Question

What is the purpose and usings of shared services in prism ?

What things can make me think that I have to use shared services instead of EventAggegator?

Was it helpful?

Solution

Looking at EventAggregator from an event subscriber point of view, it's good for getting notified about certain events that occur in the application. This way you're performing an operation passively, i.e. whenever someone else publishes an event. You'd like to use EventAggregator when you need to react to something happening in your application.

On the other hand, with shared services you can actively perform operations and request data. For example, you could have a shared service that exposes a GetData() method, and you could resolve this service and ask for the data actively, any time you need it.

OTHER TIPS

I don't know how other using it but I used it a lot for modularity of my app. For example in Silverlight application for security reasons only OpenFileDialog could return Stream to file. So I just build an IOpenFileService service and plugged it in constructor to any ViewModel that need to open a stream to file. It's also suitable for various Loggers and even Database layer.

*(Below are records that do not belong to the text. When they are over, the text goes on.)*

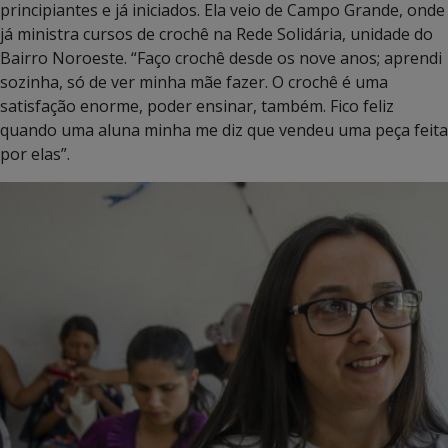
principiantes e já iniciados. Ela veio de Campo Grande, onde
já ministra cursos de crochê na Rede Solidária, unidade do
Bairro Noroeste. “Faço crochê desde os nove anos; aprendi
sozinha, só de ver minha mãe fazer. O crochê é uma
satisfação enorme, poder ensinar, também. Fico feliz
quando uma aluna minha me diz que vendeu uma peça feita
por elas”.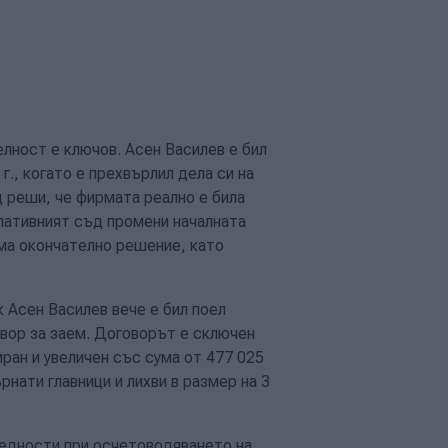
елност е ключов. Асен Василев е бил
г., когато е прехвърлил дела си на
 реши, че фирмата реално е била
елативният съд промени началната
ема окончателно решение, като
 Асен Василев вече е бил поел
ор за заем. Договорът е сключен
сиран и увеличен със сума от 477 025
нати главници и лихви в размер на 3
редности при осчетоводяването на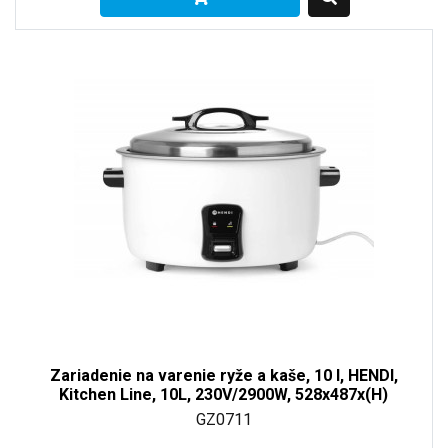
Zariadenie na varenie ryže a kaše, 10 l, HENDI,
Kitchen Line, 10L, 230V/2900W, 528x487x(H)
GZ0711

Another useful part of services is that they could be build and tested independently from other modules. MEF/Unity will provide all the glue to insert ready objects inside constructor or properties of other objects.

And don't forget that the service class itself could use MEF/Unity magic and insert other services to itself.

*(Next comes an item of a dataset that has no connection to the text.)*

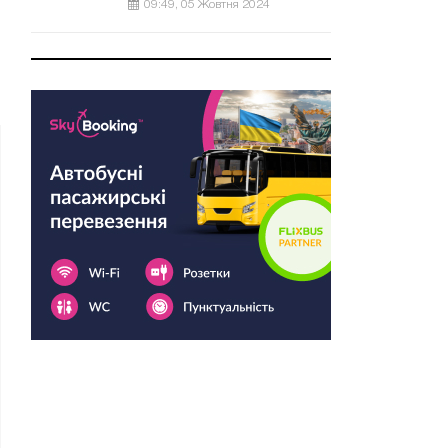
09:49, 05 Жовтня 2024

And for EventAgregator: You code could became overloaded with various Event definitions very quickly. For example Resize event. On Silverlight app initialization the PRISM Region controls is slow process so the Regions was attached to VisualTree very late and somehow they missing the initial Resize event . I provided the internal Resize event for Region (via EventAgregator) and then another Resize event that each Region control will send to it's children to resize themselves to Region control boundaries. It's 2 Event classes just for Resize...

We have used both, but generally use shared services when the functionality is more than just a simple notification - we also use EventAgregator from within our services in some cases.

For example we have a service for scanning in documents :

public interface IDocumentScannerService
{
}

public class DocumentScannerService : IDocumentScannerService
{
}

This would be a pretty bad design to try and implement this with EventAggregator.